RECORDS SHOWN:

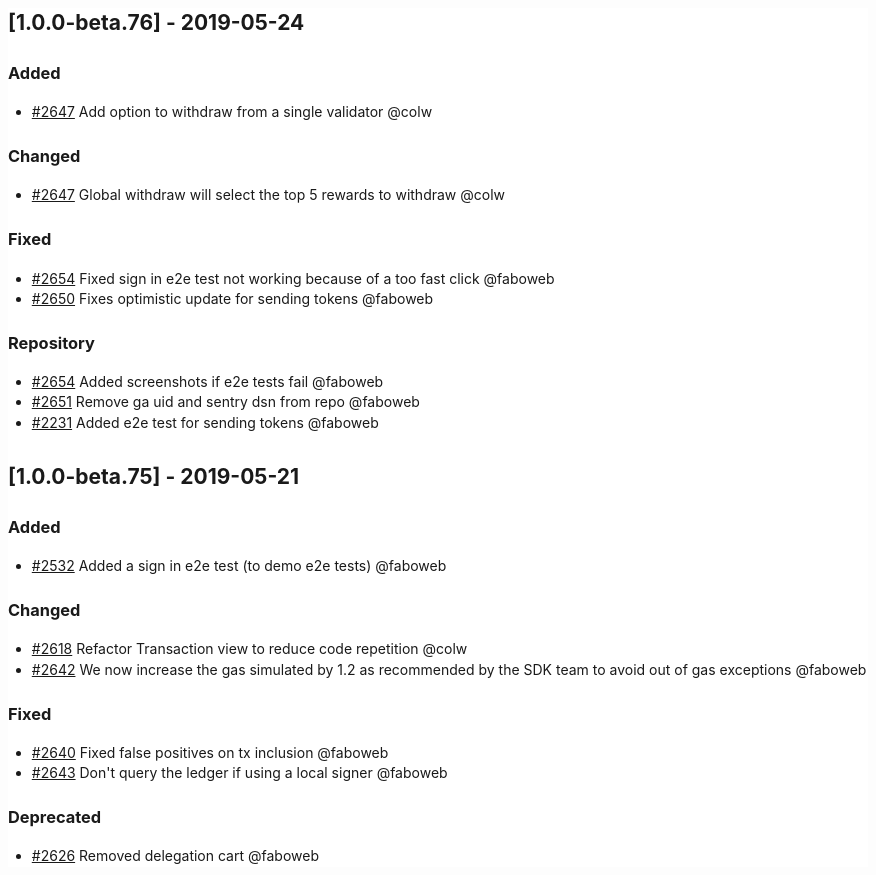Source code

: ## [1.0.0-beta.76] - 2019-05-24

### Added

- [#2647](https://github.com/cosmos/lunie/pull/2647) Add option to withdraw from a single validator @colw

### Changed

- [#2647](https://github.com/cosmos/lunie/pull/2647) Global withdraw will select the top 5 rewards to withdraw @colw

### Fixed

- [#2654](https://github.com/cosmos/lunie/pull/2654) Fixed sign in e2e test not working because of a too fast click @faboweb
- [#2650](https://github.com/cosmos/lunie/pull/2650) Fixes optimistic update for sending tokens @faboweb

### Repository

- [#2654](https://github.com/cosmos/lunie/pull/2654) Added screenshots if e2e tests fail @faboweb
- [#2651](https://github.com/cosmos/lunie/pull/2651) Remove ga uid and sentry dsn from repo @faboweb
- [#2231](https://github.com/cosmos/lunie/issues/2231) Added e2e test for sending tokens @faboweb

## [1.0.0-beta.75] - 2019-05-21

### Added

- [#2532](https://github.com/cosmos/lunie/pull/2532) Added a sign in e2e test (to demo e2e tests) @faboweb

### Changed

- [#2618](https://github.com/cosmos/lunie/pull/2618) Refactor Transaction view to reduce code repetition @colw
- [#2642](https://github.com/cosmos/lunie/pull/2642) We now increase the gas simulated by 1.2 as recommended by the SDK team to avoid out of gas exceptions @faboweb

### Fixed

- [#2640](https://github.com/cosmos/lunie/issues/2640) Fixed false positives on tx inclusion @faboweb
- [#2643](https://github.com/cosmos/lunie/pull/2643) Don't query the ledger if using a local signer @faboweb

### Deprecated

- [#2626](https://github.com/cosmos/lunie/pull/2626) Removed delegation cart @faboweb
* * *
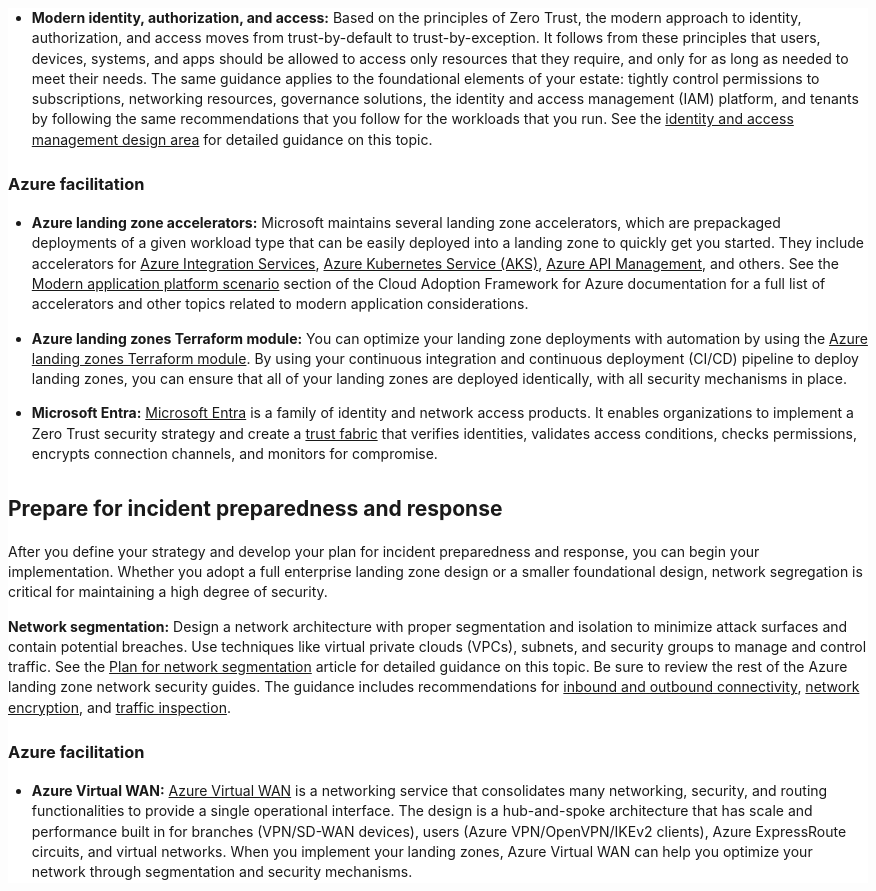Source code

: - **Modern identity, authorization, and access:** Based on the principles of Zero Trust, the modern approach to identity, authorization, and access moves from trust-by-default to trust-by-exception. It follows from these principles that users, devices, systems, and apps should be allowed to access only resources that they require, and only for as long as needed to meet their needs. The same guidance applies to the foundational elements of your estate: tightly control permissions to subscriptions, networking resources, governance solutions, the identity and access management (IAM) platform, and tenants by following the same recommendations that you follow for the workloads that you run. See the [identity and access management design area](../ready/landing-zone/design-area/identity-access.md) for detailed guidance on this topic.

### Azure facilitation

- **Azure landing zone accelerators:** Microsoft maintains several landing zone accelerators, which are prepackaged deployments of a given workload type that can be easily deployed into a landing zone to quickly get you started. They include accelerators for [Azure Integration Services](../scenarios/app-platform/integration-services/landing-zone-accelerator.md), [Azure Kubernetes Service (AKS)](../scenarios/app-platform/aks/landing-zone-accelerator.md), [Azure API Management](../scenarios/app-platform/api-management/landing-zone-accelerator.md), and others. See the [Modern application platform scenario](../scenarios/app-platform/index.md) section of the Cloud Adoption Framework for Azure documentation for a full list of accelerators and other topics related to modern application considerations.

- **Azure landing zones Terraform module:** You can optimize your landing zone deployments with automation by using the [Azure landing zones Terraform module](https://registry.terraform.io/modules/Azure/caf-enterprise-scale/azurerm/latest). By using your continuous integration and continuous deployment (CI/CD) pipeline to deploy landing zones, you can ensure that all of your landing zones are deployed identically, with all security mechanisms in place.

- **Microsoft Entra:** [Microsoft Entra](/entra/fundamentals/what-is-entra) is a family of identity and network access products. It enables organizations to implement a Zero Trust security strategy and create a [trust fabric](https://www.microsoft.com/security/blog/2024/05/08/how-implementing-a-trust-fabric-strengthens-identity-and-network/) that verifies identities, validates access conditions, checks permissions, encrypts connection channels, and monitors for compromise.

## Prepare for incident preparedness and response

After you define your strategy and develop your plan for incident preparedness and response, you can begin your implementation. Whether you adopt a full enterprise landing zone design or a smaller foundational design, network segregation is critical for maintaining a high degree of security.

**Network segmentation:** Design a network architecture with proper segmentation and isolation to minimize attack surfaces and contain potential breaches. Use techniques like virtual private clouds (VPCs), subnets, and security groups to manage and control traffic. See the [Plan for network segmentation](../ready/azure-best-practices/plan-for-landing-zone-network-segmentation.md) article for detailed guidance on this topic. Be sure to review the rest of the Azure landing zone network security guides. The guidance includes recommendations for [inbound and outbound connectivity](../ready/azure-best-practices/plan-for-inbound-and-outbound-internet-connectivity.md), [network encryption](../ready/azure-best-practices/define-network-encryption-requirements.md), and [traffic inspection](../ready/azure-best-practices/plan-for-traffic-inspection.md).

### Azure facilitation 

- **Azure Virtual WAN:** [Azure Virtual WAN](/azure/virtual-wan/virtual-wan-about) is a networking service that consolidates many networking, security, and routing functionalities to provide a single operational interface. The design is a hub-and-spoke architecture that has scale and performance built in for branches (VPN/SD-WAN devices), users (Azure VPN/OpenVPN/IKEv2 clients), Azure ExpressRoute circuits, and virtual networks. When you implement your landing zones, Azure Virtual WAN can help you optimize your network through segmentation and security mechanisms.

YOUR INSTRUCTIONS: Copy all lines of the listing above that contain the string "withdraw".

PROBLEM SOLUTION:
- [#2647](https://github.com/cosmos/lunie/pull/2647) Add option to withdraw from a single validator @colw
- [#2647](https://github.com/cosmos/lunie/pull/2647) Global withdraw will select the top 5 rewards to withdraw @colw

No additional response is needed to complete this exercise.